Some workshop participants have reported issues with the macro stalling; you can refer to a copy of the error list for the purposes of the workshop. The step of generating an error list is not essential for the steps that follow, but it is a big help in isolating and recognizing patterns in the errors.

1.4. Review the OCR error list to inform the design of your pre-processing stage

Now that you have the errors separated out from the text, review your data closely. You can toggle back and forth between the error list and the full document, Zwick.txt, or the source document if the correct spelling of some misspelled words is difficult to guess. You may also wish to employ a text analysis tool like Voyant Tools.

You will notice that most of the OCR errors fall under one or a combination of the following:

misinterpreted characters
omitted characters
extra characters
split words (two words that are meant to be one, or where one of the characters has been misinterpreted as a space)

Error words are likely to duplicated - in fact, we are depending on the same words being misspelled in the same ways for the error correction techniques we will be using shortly. If you would like to streamline the list and remove multiples, you can bring the error list into OpenRefine and use facets to group repeated values together (see “Strategies for OCR Error Correction in OpenRefine”).

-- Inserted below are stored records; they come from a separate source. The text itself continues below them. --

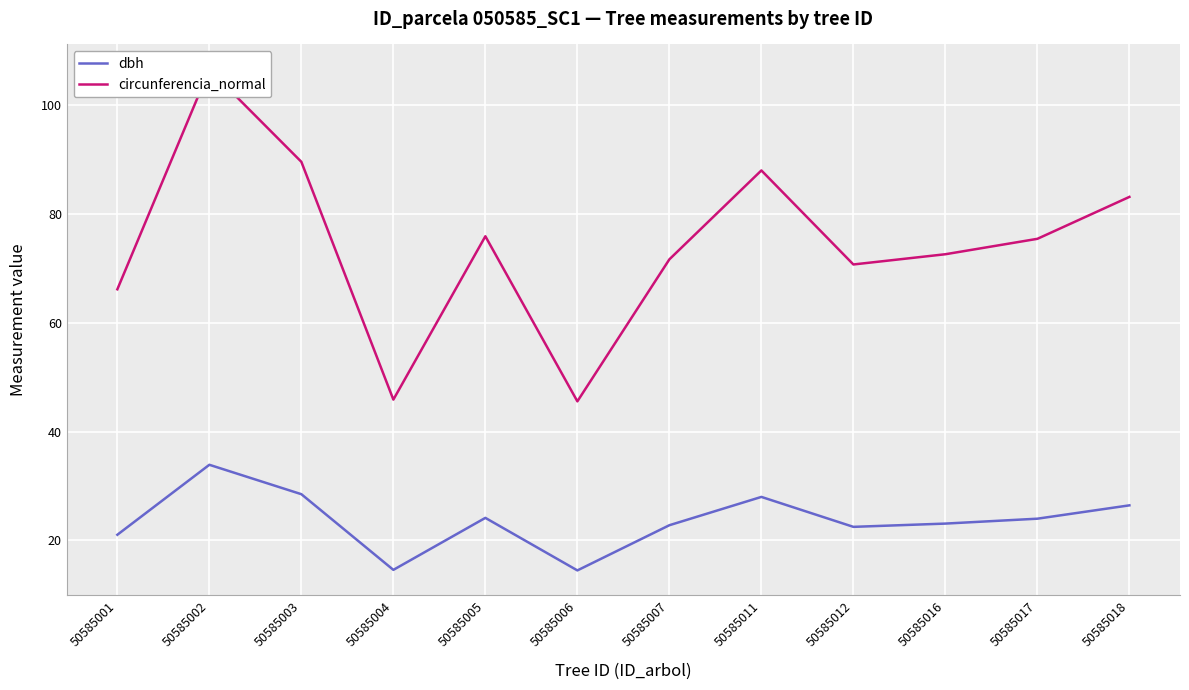

At which label does circunferencia_normal reach its peak?

50585002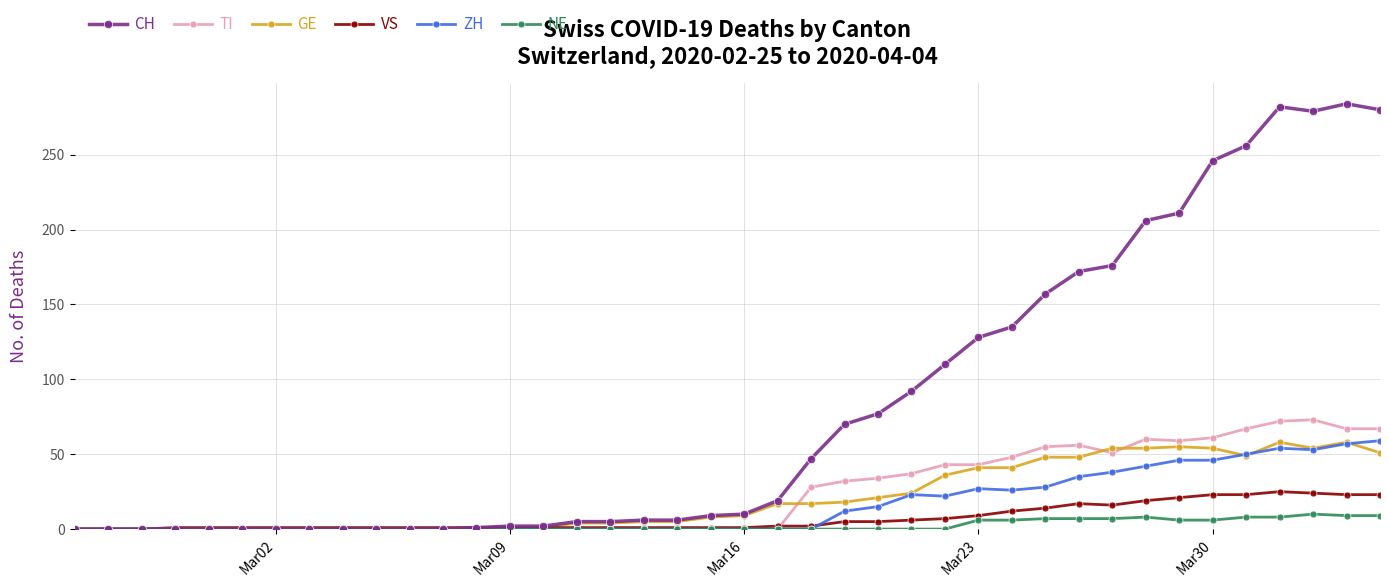

Which series has the widest spread of values?

CH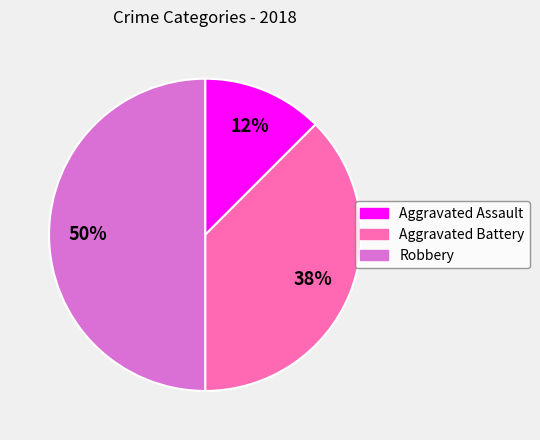

How many segments does this pie chart have?

3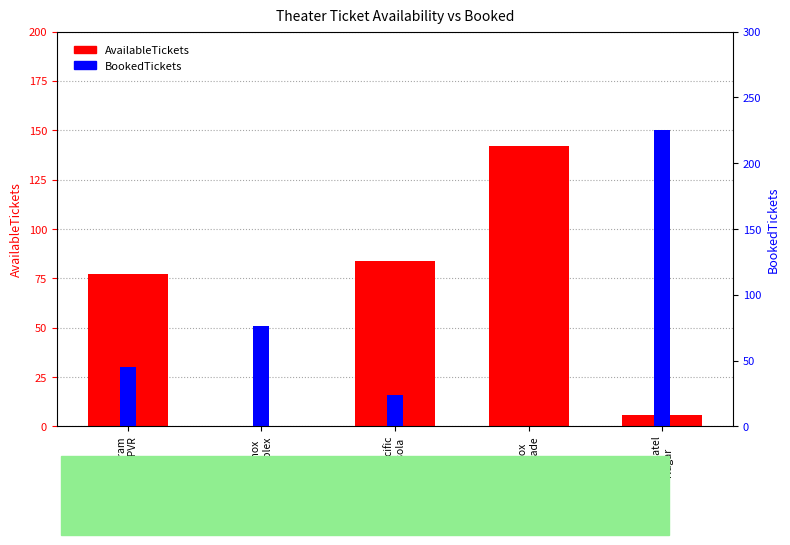

Reading left to right, extract all data points from this chart.

AvailableTickets: Gurugram
Pepsi PVR=77	PVR Inox
Superplex=0	INOX Pacific
Mall Jasola=84	PVR Inox
Promenade=142	INOX Patel
Nagar=6
BookedTickets: Gurugram
Pepsi PVR=45	PVR Inox
Superplex=76	INOX Pacific
Mall Jasola=24	PVR Inox
Promenade=0	INOX Patel
Nagar=225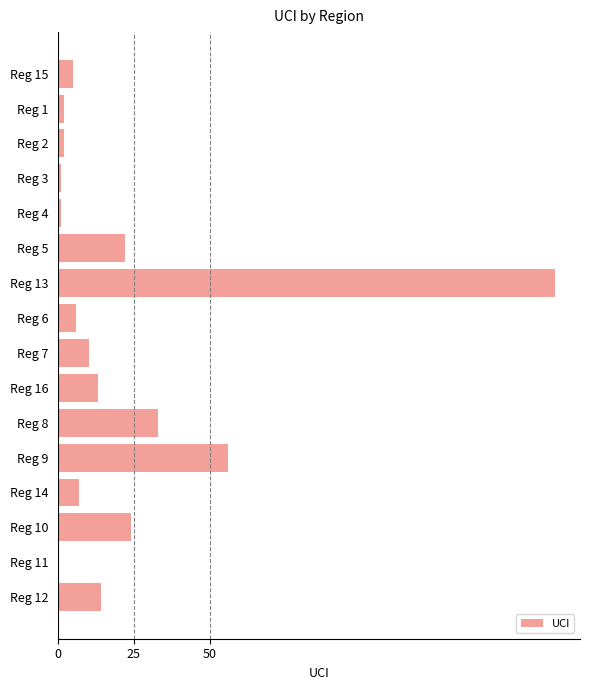

True or false: the data shows 38 at Reg 5.

False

In your initial data analysis, try to identify patterns within the errors:

is one character frequently the source of errors (such as “m” in the sample text)?
is one or a set of characters regularly substituted for another (“oim” for “oun” in the sample text)?
does an error often occur in relation to another character or characters (like “m” for “in” when following “f” or “tiy” for “tly” in the sample text)?
etc.

While it may be tempting to create a table containing the misspelled word and its corrected version for use with a find-and-replace technique, a manual approach will be unsustainable for all but the smallest of datasets. We will instead focus our efforts on misspelled groups of letters repeated across numerous words and not let perfect be the enemy of good.

One exception to the above is any words that are particularly significant to your analysis; you can safely ignore misspellings of “the,” “this,” and other commonly used words but - to take an example from our Zwick dataset - you would probably want to correct “Mimicipal.”

Document your observations as completely as possible to help to make your error correction tasks more efficient and less likely to introduce new errors.

Key Points / Summary

You can use Microsoft Word and a macro to easily isolate OCR errors.
Most OCR errors fall under misinterpreted characters, omitted characters, extra characters, or split words, and are likely to be duplicated.